The Redevelopment Commission working in conjunction with First Ward Councilman Richard Murphy and consultant Kurt Garner applied for the nomination earlier this year. An official legal notice was published today making the designation official. The listing on the National Register gives national prestige to the neighborhood and offers important financial incentives including a 20 percent investment tax credit for historic renovation.
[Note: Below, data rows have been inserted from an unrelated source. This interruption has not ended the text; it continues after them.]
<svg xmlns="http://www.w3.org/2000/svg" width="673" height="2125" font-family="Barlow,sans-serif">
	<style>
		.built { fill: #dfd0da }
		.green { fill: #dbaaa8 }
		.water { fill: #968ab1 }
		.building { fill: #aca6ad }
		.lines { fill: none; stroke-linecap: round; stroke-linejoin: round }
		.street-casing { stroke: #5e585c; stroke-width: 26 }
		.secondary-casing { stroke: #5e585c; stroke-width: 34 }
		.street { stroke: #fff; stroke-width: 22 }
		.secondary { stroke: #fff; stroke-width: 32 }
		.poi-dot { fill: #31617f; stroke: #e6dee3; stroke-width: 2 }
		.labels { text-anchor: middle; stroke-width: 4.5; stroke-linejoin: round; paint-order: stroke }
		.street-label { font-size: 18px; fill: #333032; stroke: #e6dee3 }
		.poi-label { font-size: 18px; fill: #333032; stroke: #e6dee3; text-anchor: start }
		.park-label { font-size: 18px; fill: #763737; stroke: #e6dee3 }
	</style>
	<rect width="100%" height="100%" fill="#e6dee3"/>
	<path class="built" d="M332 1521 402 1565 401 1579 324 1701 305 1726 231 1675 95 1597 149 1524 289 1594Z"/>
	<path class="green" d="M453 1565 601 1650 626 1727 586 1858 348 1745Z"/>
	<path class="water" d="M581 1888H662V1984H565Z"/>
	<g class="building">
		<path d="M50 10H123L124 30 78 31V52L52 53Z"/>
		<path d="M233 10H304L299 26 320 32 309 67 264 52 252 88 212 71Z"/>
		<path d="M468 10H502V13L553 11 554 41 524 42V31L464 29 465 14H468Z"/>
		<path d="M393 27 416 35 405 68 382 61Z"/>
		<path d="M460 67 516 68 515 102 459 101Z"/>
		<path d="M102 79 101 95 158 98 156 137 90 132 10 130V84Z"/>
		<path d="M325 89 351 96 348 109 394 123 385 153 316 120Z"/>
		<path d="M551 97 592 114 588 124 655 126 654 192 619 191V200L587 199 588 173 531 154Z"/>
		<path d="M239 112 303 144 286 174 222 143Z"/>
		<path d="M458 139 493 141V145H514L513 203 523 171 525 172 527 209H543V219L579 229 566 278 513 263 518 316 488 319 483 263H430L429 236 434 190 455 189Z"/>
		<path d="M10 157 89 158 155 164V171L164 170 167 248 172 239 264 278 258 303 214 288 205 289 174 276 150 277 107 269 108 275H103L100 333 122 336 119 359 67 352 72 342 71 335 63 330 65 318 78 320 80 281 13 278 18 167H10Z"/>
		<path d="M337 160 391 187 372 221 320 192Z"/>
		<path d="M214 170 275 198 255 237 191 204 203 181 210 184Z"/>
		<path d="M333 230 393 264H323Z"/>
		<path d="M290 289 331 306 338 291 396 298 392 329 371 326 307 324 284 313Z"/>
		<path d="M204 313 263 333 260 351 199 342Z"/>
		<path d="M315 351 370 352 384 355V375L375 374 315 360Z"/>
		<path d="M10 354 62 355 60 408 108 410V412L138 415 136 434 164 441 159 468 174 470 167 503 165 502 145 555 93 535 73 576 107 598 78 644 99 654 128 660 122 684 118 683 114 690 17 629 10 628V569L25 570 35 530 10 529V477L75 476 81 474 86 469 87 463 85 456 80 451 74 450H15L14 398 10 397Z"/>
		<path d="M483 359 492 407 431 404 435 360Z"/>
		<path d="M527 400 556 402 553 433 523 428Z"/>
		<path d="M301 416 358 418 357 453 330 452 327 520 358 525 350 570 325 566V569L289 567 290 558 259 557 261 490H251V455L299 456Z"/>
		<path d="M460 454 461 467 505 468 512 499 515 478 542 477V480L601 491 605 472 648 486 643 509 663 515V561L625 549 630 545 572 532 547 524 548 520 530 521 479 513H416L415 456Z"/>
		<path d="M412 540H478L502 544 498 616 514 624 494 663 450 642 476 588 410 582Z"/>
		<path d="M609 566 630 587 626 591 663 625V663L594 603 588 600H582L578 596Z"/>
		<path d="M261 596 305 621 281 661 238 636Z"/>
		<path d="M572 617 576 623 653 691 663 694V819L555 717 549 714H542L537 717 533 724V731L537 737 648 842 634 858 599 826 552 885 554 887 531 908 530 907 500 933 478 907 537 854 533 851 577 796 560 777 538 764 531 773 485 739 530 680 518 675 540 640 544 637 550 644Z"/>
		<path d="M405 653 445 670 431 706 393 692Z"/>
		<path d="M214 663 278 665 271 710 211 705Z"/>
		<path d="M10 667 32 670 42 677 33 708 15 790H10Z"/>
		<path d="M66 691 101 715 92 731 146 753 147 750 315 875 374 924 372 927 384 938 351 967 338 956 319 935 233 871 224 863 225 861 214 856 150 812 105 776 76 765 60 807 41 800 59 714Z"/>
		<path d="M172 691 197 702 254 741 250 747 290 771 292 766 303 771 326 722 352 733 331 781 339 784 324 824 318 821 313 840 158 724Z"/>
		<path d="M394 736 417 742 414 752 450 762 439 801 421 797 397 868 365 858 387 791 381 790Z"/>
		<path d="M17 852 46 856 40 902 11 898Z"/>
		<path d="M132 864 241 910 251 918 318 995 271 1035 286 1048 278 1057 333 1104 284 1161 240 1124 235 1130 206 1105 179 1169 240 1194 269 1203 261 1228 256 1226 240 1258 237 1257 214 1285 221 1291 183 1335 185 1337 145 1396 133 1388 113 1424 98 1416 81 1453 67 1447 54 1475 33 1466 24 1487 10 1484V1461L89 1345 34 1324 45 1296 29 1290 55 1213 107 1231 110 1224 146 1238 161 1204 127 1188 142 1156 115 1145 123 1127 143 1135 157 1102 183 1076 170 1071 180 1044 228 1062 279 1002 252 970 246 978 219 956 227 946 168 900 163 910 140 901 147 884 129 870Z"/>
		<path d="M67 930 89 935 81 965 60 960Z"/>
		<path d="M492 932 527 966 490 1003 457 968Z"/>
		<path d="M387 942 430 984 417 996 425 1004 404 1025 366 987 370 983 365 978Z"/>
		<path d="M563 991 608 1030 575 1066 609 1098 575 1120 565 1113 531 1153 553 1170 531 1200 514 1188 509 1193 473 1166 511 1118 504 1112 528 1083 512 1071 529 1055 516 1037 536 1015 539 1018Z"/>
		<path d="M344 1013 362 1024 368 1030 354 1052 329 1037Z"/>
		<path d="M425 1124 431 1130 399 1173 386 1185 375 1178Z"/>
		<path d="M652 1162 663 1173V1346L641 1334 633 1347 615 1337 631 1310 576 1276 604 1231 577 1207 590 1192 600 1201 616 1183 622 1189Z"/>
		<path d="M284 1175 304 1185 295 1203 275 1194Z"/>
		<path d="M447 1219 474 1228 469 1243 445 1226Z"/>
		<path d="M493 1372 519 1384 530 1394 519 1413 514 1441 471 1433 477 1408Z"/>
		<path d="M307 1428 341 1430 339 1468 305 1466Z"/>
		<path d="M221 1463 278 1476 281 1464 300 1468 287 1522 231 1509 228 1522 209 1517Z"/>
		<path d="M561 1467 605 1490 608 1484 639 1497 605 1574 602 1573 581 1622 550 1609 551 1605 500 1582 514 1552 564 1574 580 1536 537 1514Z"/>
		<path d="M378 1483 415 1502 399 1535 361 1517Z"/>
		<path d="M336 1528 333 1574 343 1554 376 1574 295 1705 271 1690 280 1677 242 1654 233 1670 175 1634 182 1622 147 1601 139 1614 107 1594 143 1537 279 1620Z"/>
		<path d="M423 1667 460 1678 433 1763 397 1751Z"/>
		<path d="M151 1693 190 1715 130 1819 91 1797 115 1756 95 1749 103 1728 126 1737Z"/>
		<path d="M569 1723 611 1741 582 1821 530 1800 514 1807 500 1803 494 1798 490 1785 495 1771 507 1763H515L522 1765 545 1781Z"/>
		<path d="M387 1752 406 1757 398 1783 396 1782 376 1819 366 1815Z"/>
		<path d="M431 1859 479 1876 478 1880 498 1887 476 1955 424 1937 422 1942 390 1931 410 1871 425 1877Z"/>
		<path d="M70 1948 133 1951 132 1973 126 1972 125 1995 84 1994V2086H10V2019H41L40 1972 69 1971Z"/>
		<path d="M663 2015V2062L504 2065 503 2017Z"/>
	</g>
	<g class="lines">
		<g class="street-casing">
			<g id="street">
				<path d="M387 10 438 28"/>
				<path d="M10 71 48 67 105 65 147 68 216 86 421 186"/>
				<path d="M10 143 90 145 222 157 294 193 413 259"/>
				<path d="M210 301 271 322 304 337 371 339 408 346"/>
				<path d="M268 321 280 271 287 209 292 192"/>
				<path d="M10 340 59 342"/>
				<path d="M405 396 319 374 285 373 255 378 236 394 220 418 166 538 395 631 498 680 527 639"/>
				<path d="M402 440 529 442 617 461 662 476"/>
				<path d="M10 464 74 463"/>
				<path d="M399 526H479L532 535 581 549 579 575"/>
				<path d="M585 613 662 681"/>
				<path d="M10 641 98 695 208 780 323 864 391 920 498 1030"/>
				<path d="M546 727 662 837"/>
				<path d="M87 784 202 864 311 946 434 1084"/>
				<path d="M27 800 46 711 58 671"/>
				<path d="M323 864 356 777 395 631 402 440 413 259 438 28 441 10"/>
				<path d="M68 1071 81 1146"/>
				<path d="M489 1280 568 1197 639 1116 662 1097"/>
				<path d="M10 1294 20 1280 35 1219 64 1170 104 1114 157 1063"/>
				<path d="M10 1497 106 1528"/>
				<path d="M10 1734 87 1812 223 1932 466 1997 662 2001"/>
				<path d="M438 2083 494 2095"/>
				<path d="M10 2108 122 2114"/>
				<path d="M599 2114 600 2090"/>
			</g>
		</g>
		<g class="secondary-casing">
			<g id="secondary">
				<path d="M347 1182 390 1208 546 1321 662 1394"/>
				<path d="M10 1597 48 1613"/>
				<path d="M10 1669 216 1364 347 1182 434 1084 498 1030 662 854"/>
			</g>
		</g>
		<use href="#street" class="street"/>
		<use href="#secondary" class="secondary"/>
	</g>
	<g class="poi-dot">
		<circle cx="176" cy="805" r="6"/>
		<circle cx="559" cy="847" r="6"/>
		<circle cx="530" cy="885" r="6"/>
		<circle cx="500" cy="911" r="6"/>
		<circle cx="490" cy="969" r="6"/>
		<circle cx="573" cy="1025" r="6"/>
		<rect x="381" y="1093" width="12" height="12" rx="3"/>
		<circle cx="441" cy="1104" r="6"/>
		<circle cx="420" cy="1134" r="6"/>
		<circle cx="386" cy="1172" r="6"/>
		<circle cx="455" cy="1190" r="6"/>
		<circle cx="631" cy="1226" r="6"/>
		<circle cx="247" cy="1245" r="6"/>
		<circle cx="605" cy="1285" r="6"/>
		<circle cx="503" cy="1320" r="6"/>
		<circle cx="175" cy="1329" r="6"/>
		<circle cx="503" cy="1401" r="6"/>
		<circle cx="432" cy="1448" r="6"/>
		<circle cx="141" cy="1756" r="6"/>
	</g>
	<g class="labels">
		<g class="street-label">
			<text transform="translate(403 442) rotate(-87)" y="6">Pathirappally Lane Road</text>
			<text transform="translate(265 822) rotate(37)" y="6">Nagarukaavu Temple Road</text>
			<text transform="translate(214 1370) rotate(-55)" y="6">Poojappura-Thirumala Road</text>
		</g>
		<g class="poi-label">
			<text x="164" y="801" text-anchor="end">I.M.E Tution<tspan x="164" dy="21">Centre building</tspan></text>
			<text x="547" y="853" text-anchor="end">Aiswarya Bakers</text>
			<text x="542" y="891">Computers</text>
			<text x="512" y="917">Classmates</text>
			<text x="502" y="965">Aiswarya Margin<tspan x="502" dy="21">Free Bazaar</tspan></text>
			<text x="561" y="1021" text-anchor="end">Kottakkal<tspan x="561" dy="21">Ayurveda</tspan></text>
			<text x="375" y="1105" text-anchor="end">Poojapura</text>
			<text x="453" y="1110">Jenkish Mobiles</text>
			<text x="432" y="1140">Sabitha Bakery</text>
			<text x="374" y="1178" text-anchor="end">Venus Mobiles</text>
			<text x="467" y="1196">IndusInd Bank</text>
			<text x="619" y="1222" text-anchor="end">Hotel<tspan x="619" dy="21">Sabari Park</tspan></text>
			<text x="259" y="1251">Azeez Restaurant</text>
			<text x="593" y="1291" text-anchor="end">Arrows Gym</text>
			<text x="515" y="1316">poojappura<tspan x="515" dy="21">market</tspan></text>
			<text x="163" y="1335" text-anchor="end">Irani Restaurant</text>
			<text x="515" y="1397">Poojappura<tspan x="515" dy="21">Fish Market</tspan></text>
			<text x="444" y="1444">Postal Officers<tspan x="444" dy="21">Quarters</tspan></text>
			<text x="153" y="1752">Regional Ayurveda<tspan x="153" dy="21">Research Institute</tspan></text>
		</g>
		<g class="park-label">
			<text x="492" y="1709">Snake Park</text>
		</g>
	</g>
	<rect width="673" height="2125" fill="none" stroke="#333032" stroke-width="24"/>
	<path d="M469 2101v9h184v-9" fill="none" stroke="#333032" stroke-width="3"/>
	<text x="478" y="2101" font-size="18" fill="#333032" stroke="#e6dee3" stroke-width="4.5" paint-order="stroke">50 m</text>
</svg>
The Elston Grove Historic District recently completed a $9 million neighborhood rehabilitation project which included new streets, sidewalks, sewers, 450 native trees, neighborhood gateways, and historic lighting and signage. President of the Redevelopment Commission Ken Behrendt said Thursday upon hearing of the designation, "The designation of Elston Grove on the National Register strongly positions the neighborhood to attract investment. This has been our goal all along, to revitalize, and make this a neighborhood of choice."

Murphy said he was ecstatic upon hearing the news.

"The success of the Elston Grove Historic District is the result of true collaboration," he said. "The city worked with the neighbors toward a collective vision and this vision has been realized. I can't say enough about the passion and hard work of these residents. Today is a great day!"

Elston Grove is Michigan City's oldest residential neighborhood and was built at the height of Michigan City's railroad industry. The streets are lined with Victorian, Italianate, and Craftsman homes built between 1860 and 1920. The neighborhood is walking distance from Lake Michigan, downtown Franklin Street, Trail Creek Marina, and the 11th St. South Shore Line to Chicago and for these reasons has been considered a vital part of Michigan City's downtown revitalization strategy. The Franklin Street and Haskell-Barker Historic Districts of Michigan have also applied for designation on the National Register and are expected to be listed in 2014.

Consultant Kurt Garner, who was hired by the city to prepare the applications, commented on the rich history of Michigan City, "Michigan City's historic districts tell an important story, and this story can be leveraged for economic revitalization," he said.